Generus Indonesia
Ternyata Berorganisasi Bisa Jadi Bekal Membina Rumah Tangga. Gambar: Generus

Ternyata Berorganisasi Bisa Jadi Bekal Membina Rumah Tangga

Oleh Yuliarto DH

Kebanyakan orang menganggap kesiapan menikah itu diukur dari usia dan pekerjaan. ”Berpenghasilan dan usia sudah mencukupi — berarti sudah siap menikah.” Padahal, kesiapan menikah bukan hanya diukur dari materi dan usia saja serta keinginan untuk tinggal bersama. Tetapi juga, tentang dua pribadi yang siap untuk bertumbuh — bersama.

Untuk bisa bertumbuh bersama, mereka perlu memiliki keterampilan hidup. Bukan sekedar pintar dalam percintaan dan tanggung jawab saja, namun harus terlatih juga dalam menghadapi yang namanya perbedaan pendapat, bagaimana cara mengontrol dan mengelola diri, serta cara menyikapi suatu permasalahan dan penyelesaiannya seperti apa, dan sebagainya.

Dan uniknya, hal penting seperti itu dipelajari bukan dari teori pernikahan, melainkan dari sebuah pengalaman sederhana, yakni berorganisasi. Dengan kita ikut berorganisasi, kita dihadapkan dengan berbagai macam karakter yang berbeda-beda. Ada yang keras kepala, ada pula yang terlalu lembut. Ada juga cekatan, tapi ada juga yang gampang menyerah ketika dihadapkan dengan suatu masalah.

Dari situlah, kita mulai belajar dan memahami beraneka ragam karakter orang— Belajar untuk menahan diri, menyampaikan pendapat tanpa melukai, dan tetap menghargai pendapat orang.

Dari organisasi juga, kita belajar berkomunikasi secara efektif — Belajar berbicara agar dipahami, bukan sekadar didengar; Belajar manajemen konflik, meskipun beda pandangan, tapi tak jadi pertengkaran; Belajar mengendalikan emosi, meskipun kesal, tapi tak langsung dilampiaskan; Belajar empati dan mendengar, seperti memahami dulu sebelum menilai.

Terkadang organisasi menjadi tempat pertama bagi kita untuk belajar tanggung jawab dan komitmen — hadir rapat sesuai kesepakatan bersama, menyelesaikan tugas sesuai deadline, dan tetap hadir meski sedang tidak bersemangat. Di organisasi juga kita berlatih untuk sabar dan tekun, karena tidak semua usaha langsung dihargai, dan tidak semua rencana berjalan sesuai keinginan.

Belajar mengambil keputusan bersama, bukan mendikte. Membiasakan diri untuk berdiskusi, mencari titik tengah, karena hasil yang baik kebanyakan lahir dari proses saling mengalah dengan bijak.
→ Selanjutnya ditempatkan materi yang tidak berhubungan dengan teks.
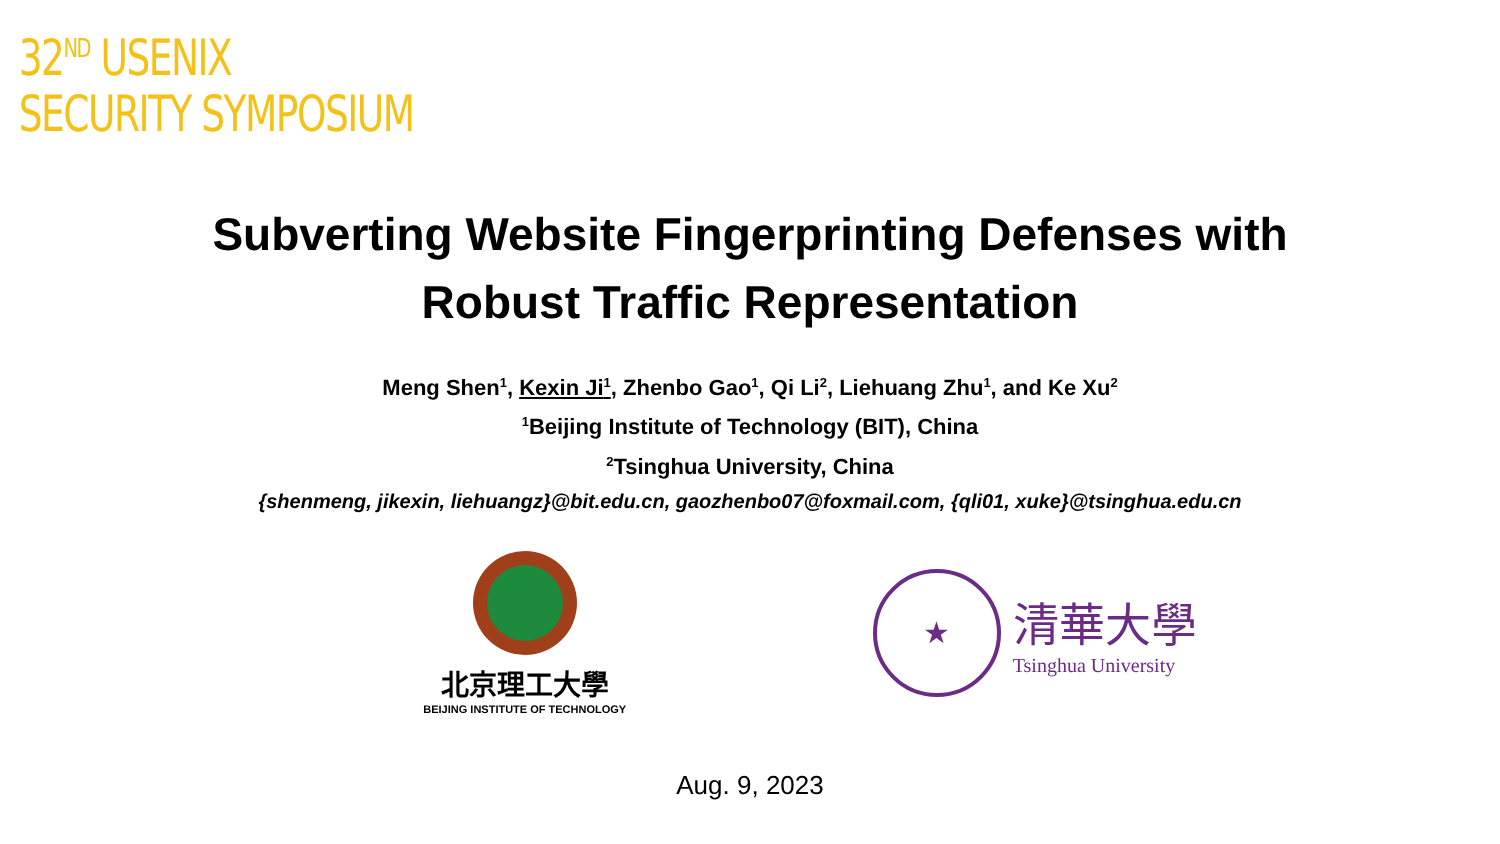32<sup>ND</sup> USENIX
SECURITY SYMPOSIUM
Subverting Website Fingerprinting Defenses with
Robust Traffic Representation
Meng Shen<sup>1</sup>, Kexin Ji<sup>1</sup>, Zhenbo Gao<sup>1</sup>, Qi Li<sup>2</sup>, Liehuang Zhu<sup>1</sup>, and Ke Xu<sup>2</sup>
<sup>1</sup> Beijing Institute of Technology (BIT), China
<sup>2</sup> Tsinghua University, China
{shenmeng, jikexin, liehuangz}@bit.edu.cn, gaozhenbo07@foxmail.com, {qli01, xuke}@tsinghua.edu.cn
北京理工大學
BEIJING INSTITUTE OF TECHNOLOGY
★
清華大學
Tsinghua University
Aug. 9, 2023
Pelan-pelan, kita mulai terlatih mengatur waktu dan prioritas — belajar menyeimbangkan antara tugas, keluarga, dan dirinya sendiri. Membangun disiplin dan konsistensi, agar tidak mudah goyah saat lelah atau kecewa.

Dan yang paling penting, kita banyak belajar pentingnya bekerjasama dan saling mendukung. Dalam tim, bukan soal siapa yang paling benar, tapi bagaimana tetap bergerak bersama meski sedang tidak sejalan. Kalau dipikir-pikir, bukankah itu juga cerminan dari kehidupan rumah tangga?

Pernikahan bukan soal siapa yang berkuasa, tapi siapa yang mau belajar saling memahami. Bukan soal siapa yang paling benar, tapi siapa yang mau menenangkan diri dulu agar bisa mencari jalan tengah.

Dan semua itu… bisa dimulai dari hal sederhana: menjadi bagian dari organisasi, kepanitiaan, atau tim kecil. Jadi, sebelum terburu-buru menikah atau menikahkan, ada baiknya kita lebih dulu diberi kesempatan untuk belajar hidup bersama orang lain. Bukan sekadar jadi peserta yang datang dan pulang, tapi benar-benar terlibat, bekerja sama, bertanggung jawab, dan menyelesaikan tugas bersama.

Sebab, dari sanalah kita belajar menjadi pribadi yang matang — yang tidak hanya ingin dicintai, tapi juga siap mencintai dengan dewasa. Yang tidak hanya ingin dimengerti, tapi juga mampu memahami. Yang tidak hanya ingin memimpin, tapi juga siap diajak tumbuh bersama.

Karena kesiapan menikah bukan tentang usia yang cukup, tetapi tentang hati yang siap menghadapi dinamika kehidupan berdua.